3. Use the functions you wrote in Questions 1 and 2 to write a program that maintains a class roster. Present the user with a menu that asks whether the user would like to add or delete a name from the roster. Give a third option to finish. When finished, print out the final roster.

4. Write a function that takes two lists of numbers and subtracts the second list's numbers from the first list's numbers and returns a third list of the differences. For example, question4([4,3,7],[5,2,5]) should return [-1,1,2].

5. Write a function that squares every number of a list and returns the new list. For example, question5([-1,1,2]) should return [1,1,4].
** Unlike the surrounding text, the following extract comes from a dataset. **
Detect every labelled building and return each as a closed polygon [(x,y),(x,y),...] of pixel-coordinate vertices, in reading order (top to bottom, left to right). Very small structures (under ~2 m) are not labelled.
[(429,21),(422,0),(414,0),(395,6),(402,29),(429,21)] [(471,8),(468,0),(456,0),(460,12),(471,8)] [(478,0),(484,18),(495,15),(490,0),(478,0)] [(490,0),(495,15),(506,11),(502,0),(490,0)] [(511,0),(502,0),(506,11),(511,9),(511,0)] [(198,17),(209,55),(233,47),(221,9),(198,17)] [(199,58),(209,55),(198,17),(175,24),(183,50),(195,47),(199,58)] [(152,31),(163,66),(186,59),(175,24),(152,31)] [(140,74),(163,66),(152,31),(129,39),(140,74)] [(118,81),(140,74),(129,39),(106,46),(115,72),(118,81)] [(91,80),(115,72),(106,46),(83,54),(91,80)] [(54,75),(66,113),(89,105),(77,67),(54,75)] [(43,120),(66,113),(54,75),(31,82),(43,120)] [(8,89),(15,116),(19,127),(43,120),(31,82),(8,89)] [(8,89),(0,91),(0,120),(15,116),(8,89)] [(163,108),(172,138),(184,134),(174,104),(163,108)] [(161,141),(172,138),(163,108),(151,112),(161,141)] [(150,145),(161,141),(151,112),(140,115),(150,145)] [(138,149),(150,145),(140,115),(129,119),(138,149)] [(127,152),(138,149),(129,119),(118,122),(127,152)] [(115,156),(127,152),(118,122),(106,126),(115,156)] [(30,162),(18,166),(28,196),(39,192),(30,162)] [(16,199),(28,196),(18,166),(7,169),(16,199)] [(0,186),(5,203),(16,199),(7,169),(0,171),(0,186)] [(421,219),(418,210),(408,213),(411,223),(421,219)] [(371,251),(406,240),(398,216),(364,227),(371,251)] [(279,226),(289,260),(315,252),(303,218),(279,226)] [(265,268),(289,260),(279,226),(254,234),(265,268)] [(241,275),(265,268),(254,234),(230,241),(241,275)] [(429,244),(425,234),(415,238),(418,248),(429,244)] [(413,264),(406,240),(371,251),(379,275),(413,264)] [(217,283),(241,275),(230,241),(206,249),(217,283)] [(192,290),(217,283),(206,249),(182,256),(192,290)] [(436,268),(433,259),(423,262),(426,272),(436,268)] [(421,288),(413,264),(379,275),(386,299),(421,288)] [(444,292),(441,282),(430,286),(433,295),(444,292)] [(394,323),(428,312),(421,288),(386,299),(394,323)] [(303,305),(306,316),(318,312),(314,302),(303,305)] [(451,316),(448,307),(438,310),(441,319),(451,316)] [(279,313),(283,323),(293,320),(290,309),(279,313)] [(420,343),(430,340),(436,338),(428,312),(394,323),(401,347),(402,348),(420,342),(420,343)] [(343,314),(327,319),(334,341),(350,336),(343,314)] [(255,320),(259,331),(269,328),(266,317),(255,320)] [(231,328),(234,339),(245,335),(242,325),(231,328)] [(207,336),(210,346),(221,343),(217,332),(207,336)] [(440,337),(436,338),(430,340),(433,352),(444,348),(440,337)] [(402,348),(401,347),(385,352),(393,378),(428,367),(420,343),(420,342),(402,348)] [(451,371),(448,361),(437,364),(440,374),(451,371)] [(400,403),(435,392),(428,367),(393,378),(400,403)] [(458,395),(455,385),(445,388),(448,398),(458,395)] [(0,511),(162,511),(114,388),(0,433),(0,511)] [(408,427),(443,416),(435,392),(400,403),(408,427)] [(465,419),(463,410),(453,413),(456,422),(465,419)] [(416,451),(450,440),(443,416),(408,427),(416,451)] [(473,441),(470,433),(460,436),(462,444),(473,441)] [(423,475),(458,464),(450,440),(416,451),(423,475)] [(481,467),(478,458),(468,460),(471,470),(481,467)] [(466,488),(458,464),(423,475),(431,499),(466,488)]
6. Write a function that adds up all the numbers in a list and returns the sum. For example, question6([1,1,4]) should return 6.

7. Use the functions from questions 4-6 to write a function that calculates the variance of a list of numbers. For example, question7([1,2,6]) should return 7.

8. Write a function that takes a list and performs a one sample t-test and returns the t value. For example, question8([1,3,6]) should return 2.29.

9. Statistical tests do not give definitive answers. Sometimes they find significant differences (probabilities less than the alpha level) when there is not a true difference and other times they don't find differences when there is a true difference. We are going to focus on the former case. Using an alpha level of .05 means that 5% of the time a test will be significant when in fact there is no difference.

You are going to use your t-test function to verify what alpha means by simulation. You will test lists of numbers that are randomly sampled from a distribution that has mean 0. Therefore, the t-test should not show a significant difference from zero. We will consider random numbers drawn from three distributions. You will need to import the random module. To get one random number distributed normally with mean zero, use random.gauss(0,1). For an exponential distribution, use random.expovariate(1)-1. For a uniform distribution, use random.uniform(-1, 1).

When you sample these distributions (say get four numbers), the mean of these four numbers will not exactly be zero. The t-test will decide whether the mean is significantly different from zero. Using an alpha level of .05, it won't always get it right.

For each distribution, get a sample of four numbers and store it in a list. Send the list to your t-test function. If the result is greater than 3.18 or less than -3.18, you got a significant result. Using a loop, do this 1000 times for each distribution and calculate the percentage of times that significant results occur for each distribution. How do these percentages compare to the alpha level of .05? This might take a while to run so make sure your code works first just running it 10 times.

Now, repeat the process with samples of size 20 instead of four. The critical value is now plus or minus 2.09. What are the results? How do they compare to sample size four? What do you think is going on?